Perhaps I may take issue with my noble friend about the export of animals for slaughter, which has been a concern of mine for more years than I now care to remember. This is a good time to do it when nothing much is happening; that could change overnight. What is more, countries such as Australia are seriously considering operating such a ban. Here, we could give a good lead, and if the Government want to be at the forefront, now is the time to do it.

I agree with my noble friend. She is not taking issue with me; she is pushing at an open door. This is a manifesto commitment and in our animal welfare action plan, and we want to do it.

Given that the hundreds of millions of food production animals that we eat have to be slaughtered first, should not the public be entitled to know what the method of slaughter is?

We have a very clear set of guidelines, which we have improved in recent years, such as by putting CCTV cameras in slaughterhouses. As the noble Lord will know, the Food Standards Agency oversees this and requires vets to be present. I think his point relates to pre-stun slaughter, and that is an ongoing discussion. We want to work with those groups that want a particular type of slaughter, while recognising that there is a very strong view out there about our knowledge and understanding of what an animal senses in those final moments of its life. We want to make sure that our WATOK rules, as they are called, are absolutely up to date, and I shall continue to keep him informed of this.

My Lords, it is absolutely right that the Government seek to be at the forefront not only of technology but also of animal welfare. What thinking is there in the department about the future of meat, particularly lab-grown meat and whether there are any welfare implications for lab-grown meat in future?

This is a fast-moving technology all over the world, and I think people look at it with some suspicion in terms of where plants come from and what has to happen to plants in order to make them both taste like meat and look like meat. We want to support a livestock industry in this country that continues to have a much wider benefit across the rural economy but with the highest welfare standards possible. However, in this area of policy, if a Minister was to stand at this Dispatch Box and go to the furthest extreme possible, there would still be people in the animal welfare movement—or more the animal rights movement—who would say it is too little, too late; you will never satisfy everyone. I think the Government have this right.
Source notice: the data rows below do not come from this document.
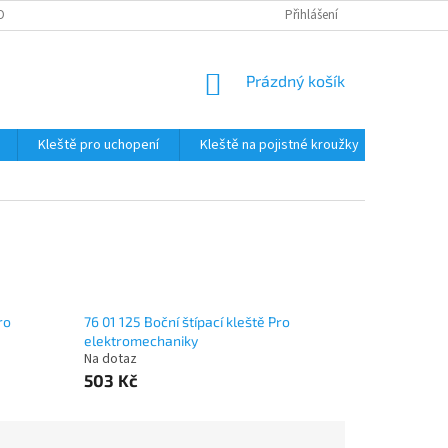
OBNÍCH ÚDAJŮ
Přihlášení
NÁKUPNÍ
Prázdný košík
KOŠÍK
Kleště pro uchopení
Kleště na pojistné kroužky
Štípací 
ro
76 01 125 Boční štípací kleště Pro
elektromechaniky
Na dotaz
503 Kč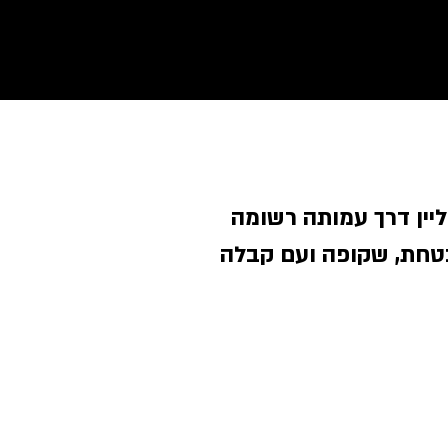
ליין דרך עמותה רשומה
טחת, שקופה ועם קבלה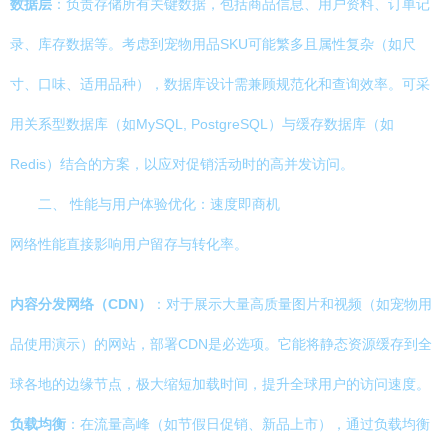
数据层
：负责存储所有关键数据，包括商品信息、用户资料、订单记
录、库存数据等。考虑到宠物用品SKU可能繁多且属性复杂（如尺
寸、口味、适用品种），数据库设计需兼顾规范化和查询效率。可采
用关系型数据库（如MySQL, PostgreSQL）与缓存数据库（如
Redis）结合的方案，以应对促销活动时的高并发访问。
二、 性能与用户体验优化：速度即商机
网络性能直接影响用户留存与转化率。
内容分发网络（CDN）
：对于展示大量高质量图片和视频（如宠物用
品使用演示）的网站，部署CDN是必选项。它能将静态资源缓存到全
球各地的边缘节点，极大缩短加载时间，提升全球用户的访问速度。
负载均衡
：在流量高峰（如节假日促销、新品上市），通过负载均衡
Nearly three years ago, the campaign group Christian Ethics of Farmed Animal Welfare published a report exploring the ethics of current farming practices, yet little has seemingly progressed. When Christian churches are concerned about severe welfare problems experienced by caged laying hens, broiler chickens and the impact of fast-growth breeds, we should probably take note. What discussions is the Minister having with chicken farmers to encourage transition back to slower-growing, higher-welfare breeds of chicken, as recommended by the RSPCA?

I refer the noble Baroness to my earlier comments about the power of the consumer here and retailers in informing their consumers and providing what they want. There is that side to it, but the Government have a role. The UK is currently 91% self-sufficient in eggs and produces 40 million hens per year. The movement for them to be either in cages where there are high welfare standards or reared in the open air is now moving very fast, but there is more that we can do. That is why we passed several rafts of legislation in recent years: the Animal Welfare (Sentencing) Act; the Animal Welfare (Sentience) Act, which does have relevance here; the Animals (Penalty Notices) Act; and a whole range of other measures, which we described in the Action Plan for Animal Welfare which the Government are taking through. Some of them are legislative but not all of them.